Editoriali
Il successo del Canada
La campagna di vaccinazione va bene perché tutti i partiti la sostengono
All’inizio della campagna di vaccinazione globale, il Canada aveva accumulato molti ritardi. Non avendo alcun impianto di produzione, dipendeva dalle forniture degli altri, in particolare dei vicini: gli Stati Uniti dell’alleato Joe Biden, pur condividendo con il premier canadese Justin Trudeau un grande afflato multilaterale e solidale, non esportavano nemmeno una dose fuori dai loro confini. E’ per questo che la notizia di questi giorni del sorpasso del Canada rispetto all’America in termini di tasso di vaccinazione ha preso subito il sapore della rivincita.
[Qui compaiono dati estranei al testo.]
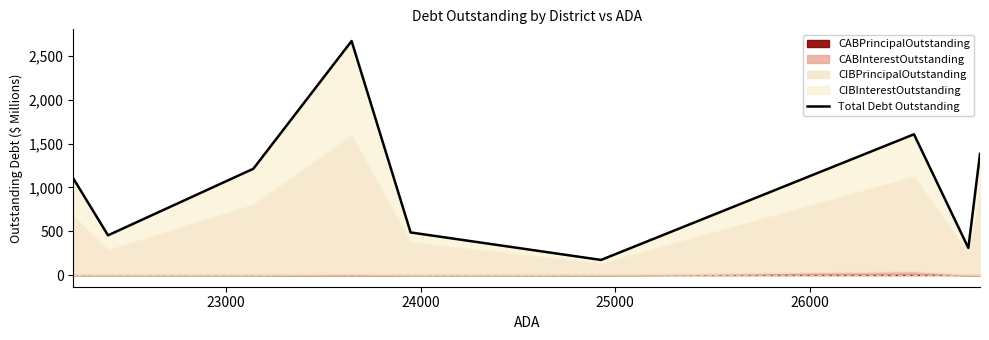

Does the chart have visible grid lines?

No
Il 58 per cento della popolazione canadese ha ricevuto la prima dose, contro il 49 della popolazione americana: il Canada guida ora i paesi del G7 (l’America è al sesto posto, davanti solo al Giappone). Ma più che alimentare la rivalità tra vicini, gli esperti invitano a capire le ragioni di questa accelerazione: sono utili per tutti.
In tutte le rilevazioni emerge che il successo del modello canadese è sì stato determinato da una flessibilità nella contrattazione e da una capillarità nella somministrazione (che non riguarda tutto il Canada né tutte le fasce d’età, e le polemiche non mancano), ma soprattutto dal fatto che la vaccinazione non è diventata una questione politica. Tutti i partiti principali del paese hanno fatto campagna a favore dei vaccini, quelli di opposizione hanno criticato il governo soltanto per la sua lentezza. Si è discusso molto di lockdown, ma le misure più severe sono state introdotte dal governatore dell’Ontario, Doug Ford, che è stato spesso ritratto come un Trump canadese. “Odio i lockdown”, ha detto spesso Ford, ma quando il suo consiglio scientifico gli ha detto che era necessario, lo ha applicato.
In Canada essere contro la scienza o contro i vaccini non aumenta il consenso: i No vax esistono, ma la popolarità è data dalla velocità con cui ci si vaccina e quindi si torna alla normalità.